11. The data may be disclosed to entities providing services to the Administrator (e.g., IT providers, communication system operators) only on the basis of data processing agreements.
12. The administrator does not make recruitment decisions based on automated profiling. However, marketing profiling may be used to match job offers to the candidate’s interests and preferences – always on the basis of their consent.
13. The Administrator cooperates with entities based in the EEA. However, due to the use of international entities’ services, the User’s personal data may be transferred outside the EEA or to a country where restrictions on the international transfer of personal data apply. In such a situation, the Administrator will require an adequate level of data protection and the application of compliance mechanisms provided for in the GDPR, including standard contractual clauses specified by the European Commission. More information on this subject can be found here: https://eur-lex.europa.eu/legal-content/PL/TXT/HTML/?uri=CELEX:32021D0915&from=PL
14. If the User voluntarily consents to being contacted via instant messaging services (WhatsApp, Viber, Messenger, Signal, Telegram), the Administrator processes the data for the purpose of presenting job offers and conducting recruitment communication. The recipients of personal data may be communication service providers and social media operators, including: Meta Platforms Ireland Ltd. (WhatsApp, Messenger), Viber Media S.? r.l., Telegram Messenger Inc., and Signal Messenger, LLC. The use of instant messaging services implies the User’s acceptance of the terms and conditions and privacy policies of individual providers. The User has the right to withdraw their consent to contact via instant messaging at any time, which does not affect the lawfulness of processing prior to withdrawal.

§ 10
Personal Data Security

1. The Administrator processes the entrusted Personal Data in accordance with applicable law, in particular, makes efforts to maximize the security of data processing.
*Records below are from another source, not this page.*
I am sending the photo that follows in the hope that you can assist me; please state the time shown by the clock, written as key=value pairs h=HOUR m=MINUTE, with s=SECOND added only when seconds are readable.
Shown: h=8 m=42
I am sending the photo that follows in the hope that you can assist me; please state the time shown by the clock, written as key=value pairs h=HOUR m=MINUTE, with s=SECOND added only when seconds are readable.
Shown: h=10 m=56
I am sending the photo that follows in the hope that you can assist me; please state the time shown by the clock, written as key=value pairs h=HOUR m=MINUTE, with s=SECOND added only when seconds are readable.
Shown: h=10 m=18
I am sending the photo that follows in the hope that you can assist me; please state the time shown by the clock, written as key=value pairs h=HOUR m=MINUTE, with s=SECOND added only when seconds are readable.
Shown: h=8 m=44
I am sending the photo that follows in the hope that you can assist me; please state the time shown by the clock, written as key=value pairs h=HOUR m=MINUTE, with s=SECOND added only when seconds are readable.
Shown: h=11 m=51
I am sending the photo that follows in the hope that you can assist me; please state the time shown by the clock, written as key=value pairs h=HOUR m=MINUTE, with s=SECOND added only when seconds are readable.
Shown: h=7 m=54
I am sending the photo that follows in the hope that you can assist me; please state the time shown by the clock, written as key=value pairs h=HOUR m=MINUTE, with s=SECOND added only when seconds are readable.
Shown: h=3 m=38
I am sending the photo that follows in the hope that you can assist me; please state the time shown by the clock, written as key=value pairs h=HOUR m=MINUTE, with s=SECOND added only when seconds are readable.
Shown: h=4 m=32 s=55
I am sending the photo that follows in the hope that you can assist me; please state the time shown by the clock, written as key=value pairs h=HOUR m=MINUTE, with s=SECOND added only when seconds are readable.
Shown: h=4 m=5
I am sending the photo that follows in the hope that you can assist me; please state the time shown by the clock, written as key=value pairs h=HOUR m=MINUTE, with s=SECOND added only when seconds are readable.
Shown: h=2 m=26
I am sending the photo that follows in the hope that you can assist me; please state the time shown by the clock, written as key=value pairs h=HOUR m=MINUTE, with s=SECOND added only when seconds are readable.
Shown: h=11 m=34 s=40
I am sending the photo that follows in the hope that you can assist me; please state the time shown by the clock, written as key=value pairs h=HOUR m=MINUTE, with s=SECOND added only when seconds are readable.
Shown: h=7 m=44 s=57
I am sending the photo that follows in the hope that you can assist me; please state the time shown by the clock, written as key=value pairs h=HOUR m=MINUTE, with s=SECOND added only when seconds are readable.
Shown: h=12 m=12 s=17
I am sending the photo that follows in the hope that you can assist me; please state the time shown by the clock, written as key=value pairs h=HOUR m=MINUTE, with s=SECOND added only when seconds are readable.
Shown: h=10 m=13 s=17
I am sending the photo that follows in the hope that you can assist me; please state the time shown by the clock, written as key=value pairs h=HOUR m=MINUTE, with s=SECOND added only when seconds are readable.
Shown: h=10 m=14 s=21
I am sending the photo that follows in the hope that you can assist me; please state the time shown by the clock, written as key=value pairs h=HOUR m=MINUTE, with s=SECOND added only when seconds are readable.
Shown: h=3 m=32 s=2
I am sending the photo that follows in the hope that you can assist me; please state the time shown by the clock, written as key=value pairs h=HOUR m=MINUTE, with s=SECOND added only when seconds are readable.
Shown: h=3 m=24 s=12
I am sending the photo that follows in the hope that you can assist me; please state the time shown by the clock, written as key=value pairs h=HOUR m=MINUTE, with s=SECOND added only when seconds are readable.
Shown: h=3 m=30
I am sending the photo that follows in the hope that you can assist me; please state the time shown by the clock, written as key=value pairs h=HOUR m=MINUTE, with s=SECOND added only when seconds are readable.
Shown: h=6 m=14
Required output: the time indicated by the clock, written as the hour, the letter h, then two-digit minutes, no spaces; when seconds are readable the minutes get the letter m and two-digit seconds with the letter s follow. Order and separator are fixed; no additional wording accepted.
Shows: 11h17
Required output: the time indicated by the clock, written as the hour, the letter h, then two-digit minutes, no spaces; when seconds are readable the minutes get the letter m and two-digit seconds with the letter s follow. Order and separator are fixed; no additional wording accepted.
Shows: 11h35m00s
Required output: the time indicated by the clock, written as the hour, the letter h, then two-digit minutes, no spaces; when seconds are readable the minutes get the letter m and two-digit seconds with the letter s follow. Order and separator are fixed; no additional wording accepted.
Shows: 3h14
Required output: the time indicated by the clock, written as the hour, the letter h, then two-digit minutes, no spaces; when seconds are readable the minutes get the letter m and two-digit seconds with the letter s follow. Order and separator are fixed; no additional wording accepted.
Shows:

In order to achieve the above, the Administrator applies the technical and organizational measures required by law, i.e.:
   • uses data encryption,
   • monitors IT systems,
   • implements, tests, and updates security procedures,
   • applies measures to ensure the ability to continuously ensure the integrity, confidentiality, availability, and resilience of processing systems and services,
   • ensures the ability to immediately restore the availability of personal data in the event of a technical or physical incident.
2. The Administrator will inform the User of any incident of violation or suspected violation of their Personal Data.
3. Any incidents affecting the security of information or data transmission should be reported to the Administrator at the following e-mail address: rodo@art-time.pl.
4. The Administrator informs that any transmission of information via the Internet is subject to potential risk, and ensuring the complete and absolute security of data shared on the network is not possible with current technological standards.

§ 11
Cookies

The website uses cookies. Detailed information on the management of cookies and similar technologies on the Website is available in the Cookie Policy published at https://art-time.pl/polityka-cookies/.

§ 12
Changes to the Privacy Policy and period of validity

1. This Privacy Policy is effective as of August 19, 2025.
2. The co-administrators reserve the right to change this Privacy Policy at any time.
3. Changes to the Privacy Policy come into effect upon their publication on the Website.